Appin Dungannon was back in front of his computer monitor scowling at the words "Tratyn Runewind." The evening had not been altogether unpleasant. He had tossed and gored several obnoxious fans, and he had quite enjoyed the exercise of heaving folding chairs at an incarnation of his cretinous Rune warrior. He had been in quite a venomous mood that evening, probably because of the chapter he´d been working on before dinner, but now it was time to write the most hackneyed part of a Runewind book, the ending. He should be able to knock it off in an hour or two, and that would leave the early morning for proofing and final corrections, which need not be too extensive. Some post-teen English major enslaved to the publisher to proof copy could go through and make sure that Runewind´s horse was not black on one page and brown on another. Really he didn´t know why they bothered. The demented fans who read the series had hours of fun devising plausible explanations for his sloppiest screw-ups.

About the Book

Sharyn McCrumb´s Bimbos of the Death Sun is a strange work. Ostensibly a mystery novel complete with a murder and an array of suspects with plausible motives, it won an Edgar Award in 1988 for Best Original Paperback Mystery. Although we follow the plot, curious to know who killed famed novelist Appin Dungannon and why, the fact is that what happens in this novel is in some ways much less important than where it happens. Bimbos of the Death Sun is not a mystery that merely happens to be set at a science fiction and fantasy convention; it´s a novel about a particular, peculiar American subculture, and it just so happens that a murder and investigation occur while the Trekkies and Dungeon Masters are convening to buy and sell memorabilia and don their hobbit costumes.

In fact, the novel is really a parody of that culture and, as such, it has garnered understandably ambivalent reviews from the science fiction and fantasy community it caricatures. The perspective of the novel is decidedly that of an outsider´s. The protagonist is a man named James Owen Mega who, under the pseudonym Jay Omega has published a science fiction novel named Bimbos of the Death Sun. Omega, though, is no science fiction fanatic or frequenter of conventions He and his girlfriend, Dr. Marion Farley, are both professors at a local university, and Omega wrote the novel in his spare time as a fictionalized account of his scientific research. The reader, therefore, experiences the convention´s peculiarities and surprises along with the bewildered and amazed professors. .

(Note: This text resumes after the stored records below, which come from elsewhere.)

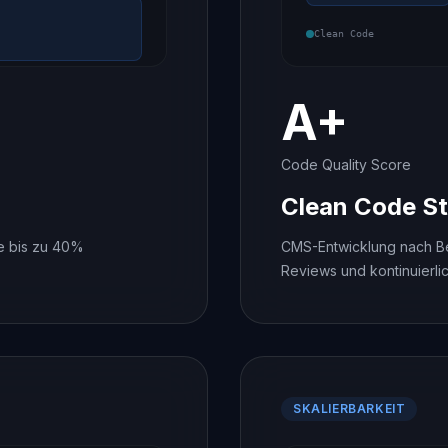
Clean Code
A+
Code Quality Score
Clean Code S
ie bis zu 40%
CMS-Entwicklung nach Bes
Reviews und kontinuierlic
SKALIERBARKEIT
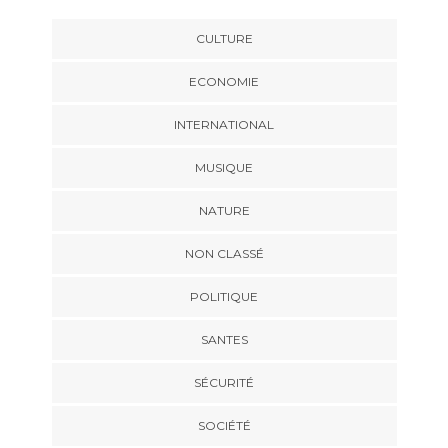
CULTURE
ECONOMIE
INTERNATIONAL
MUSIQUE
NATURE
NON CLASSÉ
POLITIQUE
SANTES
SÉCURITÉ
SOCIÉTÉ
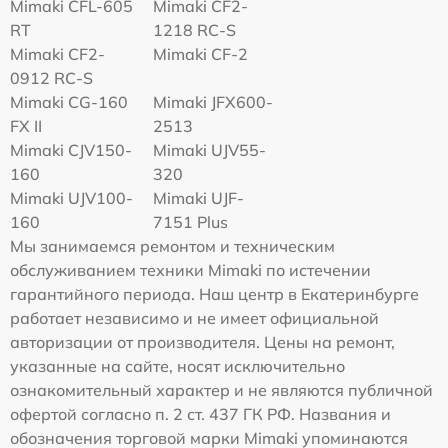
Mimaki CFL-605
Mimaki CF2-
RT
1218 RC-S
Mimaki CF2-
Mimaki CF-2
0912 RC-S
Mimaki CG-160
Mimaki JFX600-
FX II
2513
Mimaki СJV150-
Mimaki UJV55-
160
320
Mimaki UJV100-
Mimaki UJF-
160
7151 Plus
Мы занимаемся ремонтом и техническим
обслуживанием техники Mimaki по истечении
гарантийного периода. Наш центр в Екатеринбурге
работает независимо и не имеет официальной
авторизации от производителя. Цены на ремонт,
указанные на сайте, носят исключительно
ознакомительный характер и не являются публичной
офертой согласно п. 2 ст. 437 ГК РФ. Названия и
обозначения торговой марки Mimaki упоминаются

The pair represents, in some ways, two different approaches to the pageantry of obsession and fantasy that swirl around them. Omega, as a guest author and conference V.I.P., tries to tread lightly around the customs and peculiarities of the sci-fi aficionados so as not to offend or become too involved. Marion, as a professor of comparative literature, casts a more critical eye on the proceedings, giving the touted big-shots and aspiring authors little credibility.

McCrumb, however, also tempers the satire somewhat with her choice of protagonists. By informing us that Marion actually teaches a course on science fiction and fantasy novels at the university, McCrumb is careful to acknowledge that science fiction is a legitimate literary genre. Like any legitimate literary genres, it has its noteworthy practitioners (Tolkein, Asimov) as well as its charlatans (the terrible Appin Dungannon). Her target, McCrumb wants us to know, is not the works themselves but the obsessive culture that springs up around the works, and by making the shy, bookish Jay Omega her sympathetic protagonist, McCrumb is also making it clear that her target is not simply the socially maladroit. The satire is directed, rather, at people who have made these escapist fantasies a life obsession.